I am so bone fucking weary of narrow-minded bigoted pieces of crap trying to debate homosexuality on the same plane as things like pedophilia, bestiality or necrophilia. Can’t you fuckers all just go away? The rest of the civilized world it tired of you.
*Spelling corrected in this loathsome quote because it made Word light up like a Christmas tree when I was composing my post.
John Mace didn’t say anything to the contrary. All he said was that the viewpoint in question is not particular to the “radical right,” and in fact is quite commonplace, contra to the claims of the prior poster.
In short, he just said the viewpoint was mainstream, not that it was correct.
All right then - I’m going to have to echo Binarydrone on this one. Belrick, if you’re going to post your 5th comment in 9 months on this board, you might want to consider not making a fucking fool of yourself. Lumping homosexuals with criminals and perverts is beyond idiotic. Do us all a favor, and contemplate your 6th post for the following 9 months. We’ll be waiting with bated breath.
Total aside, but I will point out and admit that this typo is particularly hilarious (in a Karma biting my ass sort of way) in light of the way that I was mocking another posters spelling in my earlier post.
I just pointed out that your reply to John Mace wasn’t responsive to the actual point he was making. JM was countering the claim that the mixed-sex view of marriage was peculiar to the “radical right” by showing that the viewpoint is commonplace. Unless you believe that 60% or so of the population is part of the “radical right,” it is a bit silly to treat opponents of gay marriage as endimic to that group.
You replied that just because a lot of people buy into something doesn’t make it right. Well, I agree, and I gather JM does, too. But that isn’t what JM was saying – he wasn’t claiming that popularity is the same as moral rectitude. Your reply therefore missed JM’s point entirely.
If you can explain how the above somehow equates to my “being an apologist for regressive and despicable points of view,” I’d love to hear it.
Yeah, how dare you intimate that the majority of Americans have the right to make decisions about the way we govern ourselves as a people! With that sort of thinking, we might have Al Gore as President!
Yeah, how dare you intimate that the majority of Americans have the right to make decisions about the way we govern ourselves as a people! With that sort of thinking, we might have had Al Gore as President!
Hate to break it to you, Belrick, but almost all pedophiles self-identify as hetero, even the men who molest little boys.
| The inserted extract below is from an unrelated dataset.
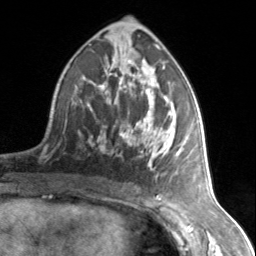
Breast MRI, one axial slice. Position 78 of 134 along the scan axis. Cropped to one breast. Dynamic contrast-enhanced series, time point 2 of 7 at this slice position (early post-contrast). 3 T. TE 1.7 ms, TR 4.6 ms. 256 × 256 image matrix. Female patient.
Outlined on this slice (semi-automatically segmented with operator editing):
- enhancing-tissue mask used for the functional tumour volume (all voxels passing the contrast-enhancement thresholds inside the analysis volume; usually the tumour): box from (x=87, y=66) to (x=179, y=178) px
Dunno about necrophiliacs, but I’ve yet to see anything to indicate that they’re all homosexual. In short, the stuff you’ve mentioned is most certainly NOT non-heterosexual, and it’s certainly nothing like a homosexual relationship between two consenting adults. Please, if you’re going to draw comparisons, draw them between things that are at least remotely comparable.
As for your views on marriage, well, let’s just say my husband will be greatly interested to learn that our little sham we call a marriage is doubly false. Dammit, I told him he needed to change his name so we’d really be married. Oh, well, the no-kids thing would have doomed us anyway, I guess. I suppose I’ll be the one who gets stuck telling my folks they shelled out for a wedding that was completely pointless, since shacking up was surely good enough for us. Unless maybe you want to tell them?